Sulla scorta di Cass. n. 15980/2015 e della giurisprudenza della Corte di Giustizia dell’UE, questa Corte ha più volte affermato il principio per cui “L’Amministrazione finanziaria non può pretendere il pagamento dell’imposta sul valore aggiunto all’importazione dal soggetto passivo che, non avendo materialmente immesso i beni nel deposito fiscale, si è illegittimamente avvalso del regime di sospensione di cui all’art. 50-bis, comma 4, lett. b), del d.l. n. 331 del 1993, conv., con modif., dalla l. n. 427 del 1993, qualora costui abbia già provveduto all’adempimento, sebbene tardivo, dell’obbligazione tributaria nell’ambito del meccanismo dell’inversione contabile mediante un’autofatturazione ed una registrazione nel registro degli acquisti e delle vendite, atteso che la violazione del sistema del versamento dell’ IVA, realizzata dall’importatore per effetto dell’immissione solo virtuale della merce nel deposito, ha natura formale e non può mettere, pertanto, in discussione il suo diritto alla detrazione, come chiarito dalla Corte di Giustizia nella sentenza del 17 luglio 2014, in C-272/13, a tenore della quale detta violazione può essere punita, in relazione allo scarto temporale tra la dichiarazione e l’autofatturazione, con una specifica sanzione per il ritardo – non fissa e che può consistere anche nel computo degli interessi di mora, purché sia rispettato il principio di proporzionalità – la cui adeguata determinazione, implicando un accertamento di fatto, compete al giudice di merito” (così, Cass. n. 12231/2017; nello stesso senso, Cass. n. 17815/2015, Cass. n. 18928/2018, nonché, sostanzialmente, Cass. n. 24447/2018).
E’ quindi evidente che, stante la legittimità, per l’ordinamento nazionale, del meccanismo dell’inversione contabile, ai fini dell’assolvimento dell’IVA (v.
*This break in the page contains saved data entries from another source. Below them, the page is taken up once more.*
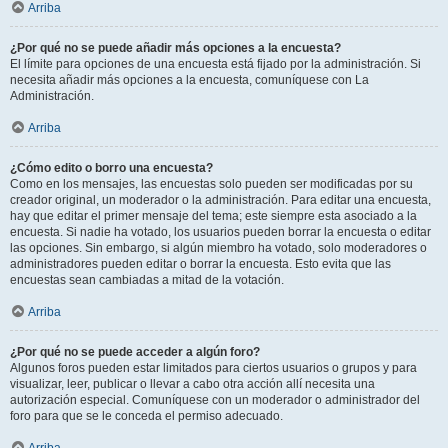
Arriba
¿Por qué no se puede añadir más opciones a la encuesta?
El límite para opciones de una encuesta está fijado por la administración. Si
necesita añadir más opciones a la encuesta, comuníquese con La
Administración.
Arriba
¿Cómo edito o borro una encuesta?
Como en los mensajes, las encuestas solo pueden ser modificadas por su
creador original, un moderador o la administración. Para editar una encuesta,
hay que editar el primer mensaje del tema; este siempre esta asociado a la
encuesta. Si nadie ha votado, los usuarios pueden borrar la encuesta o editar
las opciones. Sin embargo, si algún miembro ha votado, solo moderadores o
administradores pueden editar o borrar la encuesta. Esto evita que las
encuestas sean cambiadas a mitad de la votación.
Arriba
¿Por qué no se puede acceder a algún foro?
Algunos foros pueden estar limitados para ciertos usuarios o grupos y para
visualizar, leer, publicar o llevar a cabo otra acción allí necesita una
autorización especial. Comuníquese con un moderador o administrador del
foro para que se le conceda el permiso adecuado.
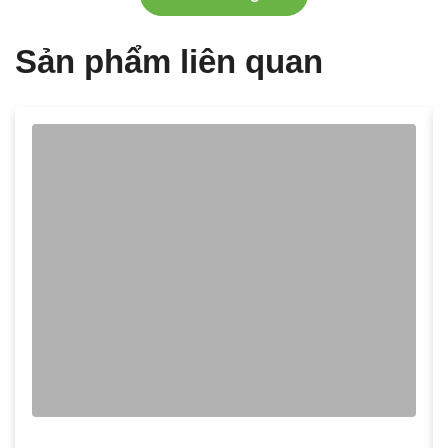
Sản phẩm liên quan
Cass. n. 19098/2016), ha errato la C.T.R. nel non riscontrare una illegittima duplicazione dell’imposta nel recupero dell’IVA non versata direttamente in Dogana da S., come invece preteso dall’Ufficio, atteso che non può revocarsi in dubbio che, ontologicamente, l’IVA all’importazione e UVA interna (nella specie, assolta con l’autofatturazione, come è pacifico) siano la medesima imposta.
6.1 – In definitiva, è inammissibile il primo motivo del ricorso principale, mentre sono accolti il secondo motivo del ricorso principale e il secondo motivo del ricorso incidentale, assorbiti i restanti. La sentenza impugnata è dunque cassata in relazione e, non occorrendo ulteriori accertamenti in fatto, può procedersi alla decisione della causa nel merito, ex art. 384, comma 3, c.p.c., con l’annullamento degli atti impugnati, illegittimi perché adottati in violazione del divieto di doppia imposizione.
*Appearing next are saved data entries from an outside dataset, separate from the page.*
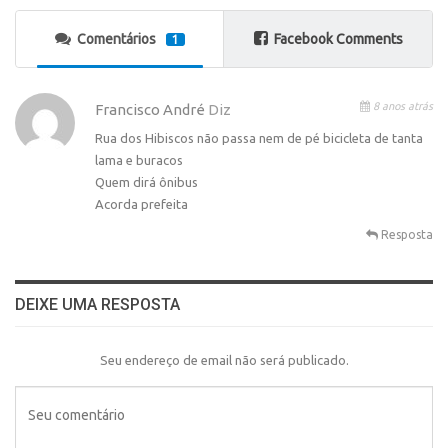
Comentários
Facebook Comments
1
8 anos atrás
Francisco André
Diz
Rua dos Hibiscos não passa nem de pé bicicleta de tanta
lama e buracos
Quem dirá ônibus
Acorda prefeita
Resposta
DEIXE UMA RESPOSTA
Seu endereço de email não será publicado.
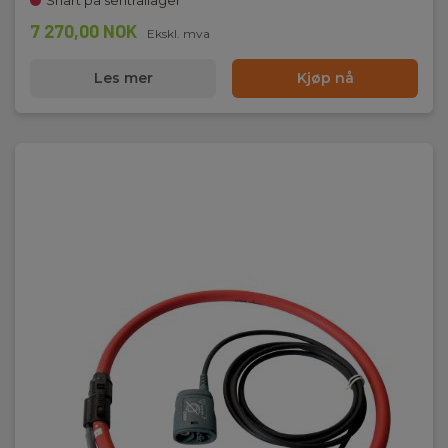
Snart på sentrallager
7 270,00 NOK
Ekskl. mva
Les mer
Kjøp nå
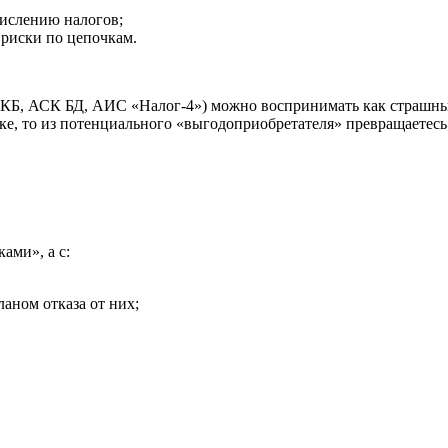
ислению налогов;
 риски по цепочкам.
Б, АСК БД, АИС «Налог‑4») можно воспринимать как страшный 
очке, то из потенциального «выгодоприобретателя» превращаетес
ами», а с:
аном отказа от них;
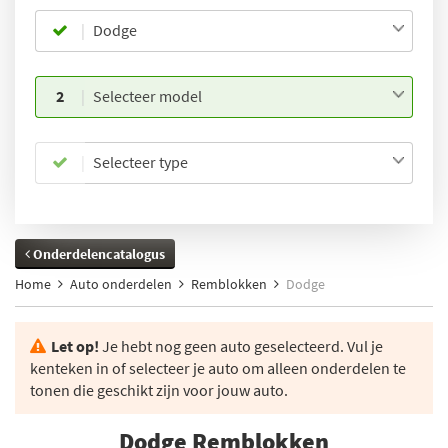
Dodge
2
Selecteer model
Selecteer type
Onderdelencatalogus
Home
Auto onderdelen
Remblokken
Dodge
Let op!
Je hebt nog geen auto geselecteerd. Vul je
kenteken in of selecteer je auto om alleen onderdelen te
tonen die geschikt zijn voor jouw auto.
Dodge Remblokken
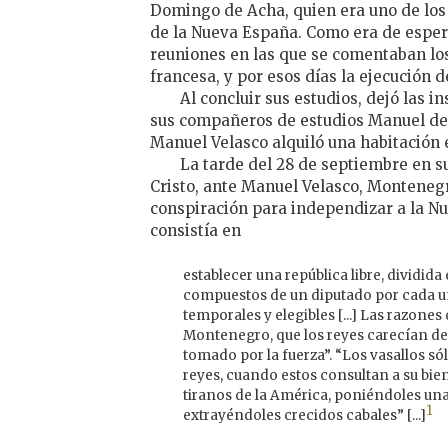
Domingo de Acha, quien era uno de los
de la Nueva España. Como era de esper
reuniones en las que se comentaban lo
francesa, y por esos días la ejecución d
Al concluir sus estudios, dejó las i
sus compañeros de estudios Manuel de
Manuel Velasco alquiló una habitación e
La tarde del 28 de septiembre en su
Cristo, ante Manuel Velasco, Montenegr
conspiración para independizar a la Nu
consistía en
establecer una república libre, dividi
compuestos de un diputado por cada una 
temporales y elegibles [...] Las razone
Montenegro, que los reyes carecían de t
tomado por la fuerza”. “Los vasallos só
reyes, cuando estos consultan a su bie
tiranos de la América, poniéndoles una
1
extrayéndoles crecidos cabales” [...]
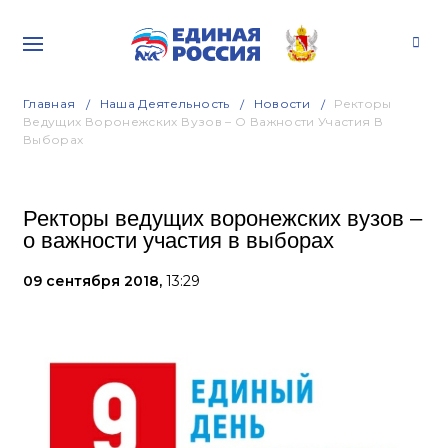
Главная
Наша Деятельность
Новости
Ректоры
Ведущих Воронежских Вузов – О Важности Участия В
Выборах
Ректоры ведущих воронежских вузов –
о важности участия в выборах
09 сентября 2018,
13:29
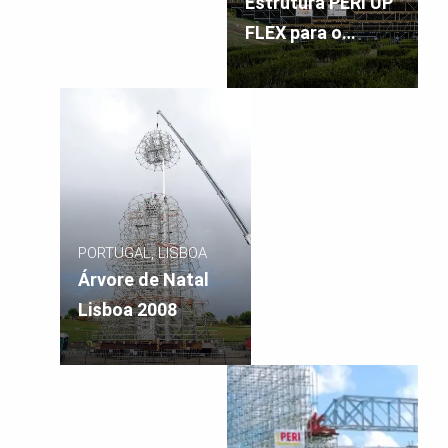
Estrutura PERI UP
FLEX para o
evento da
Jornada Mundial
da Juventude
PORTUGAL, LISBOA
Árvore de Natal
Lisboa 2008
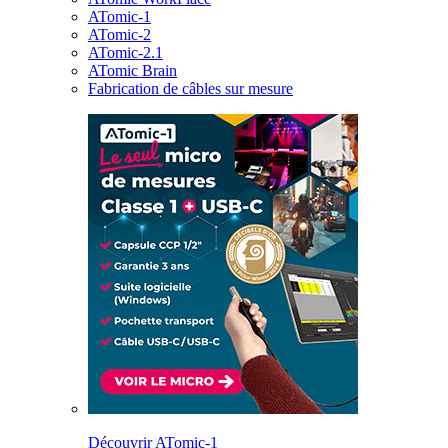
ATomic-1
ATomic-2
ATomic-2.1
ATomic Brain
Fabrication de câbles sur mesure
Découvrir ATomic-1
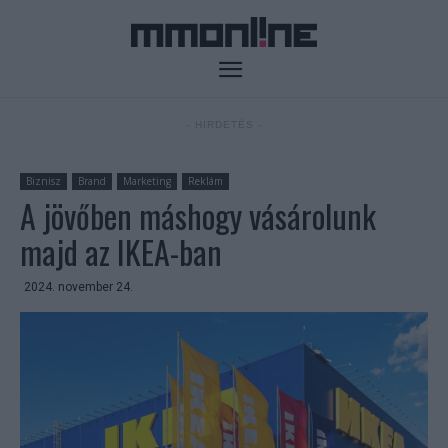
- HIRDETÉS -
Biznisz
Brand
Marketing
Reklám
A jövőben máshogy vásárolunk
majd az IKEA-ban
2024. november 24.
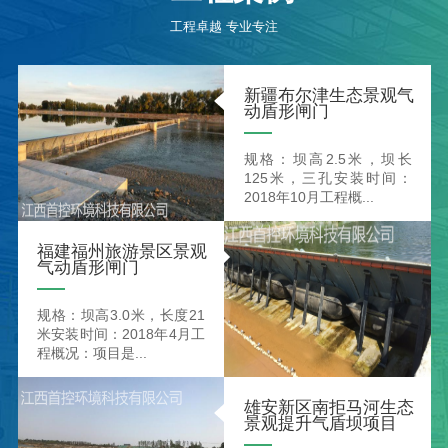
工程卓越 专业专注
新疆布尔津生态景观气
动盾形闸门
规格：坝高2.5米，坝长
125米，三孔安装时间：
2018年10月工程概...
福建福州旅游景区景观
气动盾形闸门
规格：坝高3.0米，长度21
米安装时间：2018年4月工
程概况：项目是...
雄安新区南拒马河生态
景观提升气盾坝项目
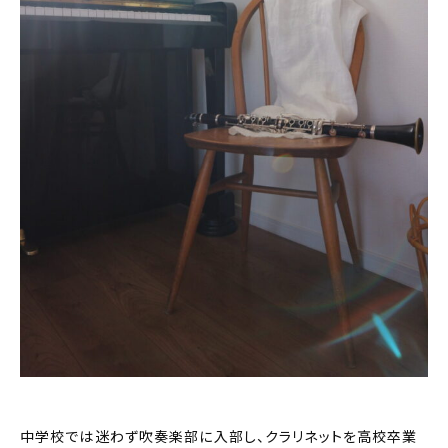
中学校では迷わず吹奏楽部に入部し、クラリネットを高校卒業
L’obiettiva incertezza della materia, sulla quale la giurisprudenza è intervenuta a più riprese specialmente dopo la proposizione del ricorso, la reciproca soccombenza in questa sede di legittimità e la circostanza ulteriore che la materia dei depositi IVA e della tassazione all’atto dell’estrazione dei beni è stata oggetto di un ulteriore intervento normativo (non applicabile, ovviamente alla fattispecie), disposto dal d.l. n. 193/2016, giustificano ampiamente la compensazione delle spese dell’intero giudizio.
P.Q.M.
Dichiara inammissibile il primo motivo del ricorso principale, accoglie il secondo motivo del ricorso principale e il secondo motivo del ricorso incidentale, assorbiti i restanti. Cassa in relazione e, decidendo nel merito, annulla gli atti impugnati. Compensa le spese dell’intero giudizio.